Students develop their practical ability in the skills developed in components 01 and 02. They should define success criteria for a given problem, and then create suitable algorithms to achieve them . Students code their solutions in a suitable programming language for example Python. Students test and document program functionality. The success of their solution is evaluated and students reflect on potential future developments.

Students should be offered 20 hours timetabled time to complete their Programming Project. The Programming Project does not count towards a candidate’s final grade, but is a requirement of the course.

 

Grade descriptors

To achieve grade 8 candidates will be able to:

  • demonstrate relevant and comprehensive knowledge and understanding of fundamental concepts and principles including digital systems and societal impacts
  • effectively apply fundamental concepts, principles and mathematical skills, using sustained analytical, logical and evaluative computational thinking, to a wide range of complex problems
  • develop and refine a complete solution that meets the requirements of a substantial problem.

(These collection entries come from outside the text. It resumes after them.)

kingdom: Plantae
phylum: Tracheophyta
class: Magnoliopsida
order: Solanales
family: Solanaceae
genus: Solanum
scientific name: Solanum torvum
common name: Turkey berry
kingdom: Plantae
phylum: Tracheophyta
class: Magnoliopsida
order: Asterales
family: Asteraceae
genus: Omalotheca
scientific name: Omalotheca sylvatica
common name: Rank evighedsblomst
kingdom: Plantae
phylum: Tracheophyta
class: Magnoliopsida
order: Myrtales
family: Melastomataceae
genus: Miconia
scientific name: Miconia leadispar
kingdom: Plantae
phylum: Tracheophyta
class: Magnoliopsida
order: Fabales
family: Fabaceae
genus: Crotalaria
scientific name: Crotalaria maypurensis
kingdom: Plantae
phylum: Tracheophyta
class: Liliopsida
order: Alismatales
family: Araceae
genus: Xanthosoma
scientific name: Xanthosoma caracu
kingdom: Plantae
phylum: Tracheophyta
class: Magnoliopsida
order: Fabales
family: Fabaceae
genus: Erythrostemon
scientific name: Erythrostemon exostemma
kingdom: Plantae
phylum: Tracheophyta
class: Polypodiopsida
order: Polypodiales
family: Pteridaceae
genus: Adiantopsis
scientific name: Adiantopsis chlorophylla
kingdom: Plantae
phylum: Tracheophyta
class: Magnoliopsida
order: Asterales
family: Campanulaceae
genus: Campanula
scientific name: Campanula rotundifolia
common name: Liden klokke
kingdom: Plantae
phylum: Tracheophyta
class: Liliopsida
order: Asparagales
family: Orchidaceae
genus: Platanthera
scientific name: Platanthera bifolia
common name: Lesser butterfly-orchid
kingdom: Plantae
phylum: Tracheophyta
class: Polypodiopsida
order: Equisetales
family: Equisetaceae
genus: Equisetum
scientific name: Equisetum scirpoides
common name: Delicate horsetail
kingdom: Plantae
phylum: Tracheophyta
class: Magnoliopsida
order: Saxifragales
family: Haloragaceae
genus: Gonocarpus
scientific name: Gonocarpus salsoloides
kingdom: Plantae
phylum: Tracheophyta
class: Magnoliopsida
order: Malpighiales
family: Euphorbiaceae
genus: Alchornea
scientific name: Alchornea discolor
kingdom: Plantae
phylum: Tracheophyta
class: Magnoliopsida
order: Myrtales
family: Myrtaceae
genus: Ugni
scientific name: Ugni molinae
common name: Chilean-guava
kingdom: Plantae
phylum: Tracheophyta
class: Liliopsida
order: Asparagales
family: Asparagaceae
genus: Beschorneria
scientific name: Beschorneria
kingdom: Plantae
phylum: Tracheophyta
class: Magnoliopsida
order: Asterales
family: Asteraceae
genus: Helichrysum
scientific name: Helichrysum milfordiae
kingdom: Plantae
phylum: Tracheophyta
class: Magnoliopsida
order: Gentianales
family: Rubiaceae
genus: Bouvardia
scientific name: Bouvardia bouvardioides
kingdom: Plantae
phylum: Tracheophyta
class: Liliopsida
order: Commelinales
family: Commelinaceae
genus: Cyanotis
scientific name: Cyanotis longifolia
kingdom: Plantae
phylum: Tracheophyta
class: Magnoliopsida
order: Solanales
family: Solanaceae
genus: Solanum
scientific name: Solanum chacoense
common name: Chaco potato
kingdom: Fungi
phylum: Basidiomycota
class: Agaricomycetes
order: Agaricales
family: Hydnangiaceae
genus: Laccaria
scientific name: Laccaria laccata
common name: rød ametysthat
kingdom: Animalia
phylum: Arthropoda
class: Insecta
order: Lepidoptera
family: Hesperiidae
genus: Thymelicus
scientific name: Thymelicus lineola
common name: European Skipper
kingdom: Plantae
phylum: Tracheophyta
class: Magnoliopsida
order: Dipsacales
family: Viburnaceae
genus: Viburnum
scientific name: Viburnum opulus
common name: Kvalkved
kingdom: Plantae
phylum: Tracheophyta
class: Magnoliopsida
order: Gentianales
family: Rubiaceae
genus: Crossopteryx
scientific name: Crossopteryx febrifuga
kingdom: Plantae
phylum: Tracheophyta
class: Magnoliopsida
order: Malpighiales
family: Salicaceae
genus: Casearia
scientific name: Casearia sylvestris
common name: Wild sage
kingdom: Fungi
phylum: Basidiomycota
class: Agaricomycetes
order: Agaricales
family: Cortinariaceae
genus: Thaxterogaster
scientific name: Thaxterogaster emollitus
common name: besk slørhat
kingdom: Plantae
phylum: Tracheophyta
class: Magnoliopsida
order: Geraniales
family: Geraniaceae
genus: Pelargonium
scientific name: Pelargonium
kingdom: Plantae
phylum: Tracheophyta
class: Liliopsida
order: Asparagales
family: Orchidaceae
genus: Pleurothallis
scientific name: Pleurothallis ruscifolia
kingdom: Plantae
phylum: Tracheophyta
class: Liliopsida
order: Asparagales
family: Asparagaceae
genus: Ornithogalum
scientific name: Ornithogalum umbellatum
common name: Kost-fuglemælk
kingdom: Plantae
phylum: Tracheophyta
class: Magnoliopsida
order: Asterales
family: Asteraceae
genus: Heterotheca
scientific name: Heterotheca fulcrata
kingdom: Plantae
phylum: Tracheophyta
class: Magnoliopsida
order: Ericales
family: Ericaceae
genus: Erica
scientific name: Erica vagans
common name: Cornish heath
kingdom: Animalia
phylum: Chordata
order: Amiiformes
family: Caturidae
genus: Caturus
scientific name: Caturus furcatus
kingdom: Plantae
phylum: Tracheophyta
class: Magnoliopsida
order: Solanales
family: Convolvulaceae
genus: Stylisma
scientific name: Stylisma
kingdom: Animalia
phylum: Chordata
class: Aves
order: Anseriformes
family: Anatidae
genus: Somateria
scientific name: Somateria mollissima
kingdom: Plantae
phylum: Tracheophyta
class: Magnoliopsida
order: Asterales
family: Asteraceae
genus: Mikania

To achieve grade 5 candidates will be able to:

  • demonstrate mostly accurate and appropriate knowledge and understanding of fundamental concepts and principles including digital systems and societal impacts
  • appropriately apply fundamental concepts, principles and mathematical skills, using analytical, logical and evaluative computational thinking, to a range of problems
  • produce a working solution that meets most requirements of a substantial problem

To achieve grade 2 candidates will be able to:

  • demonstrate limited knowledge and understanding of fundamental concepts and principles including digital systems and societal impacts
  • apply fundamental concepts, principles and mathematical skills, using basic analytical and logical computational thinking, to straightforward problems with limited accuracy
  • produce a partially working solution that meets some requirements of a substantial problem.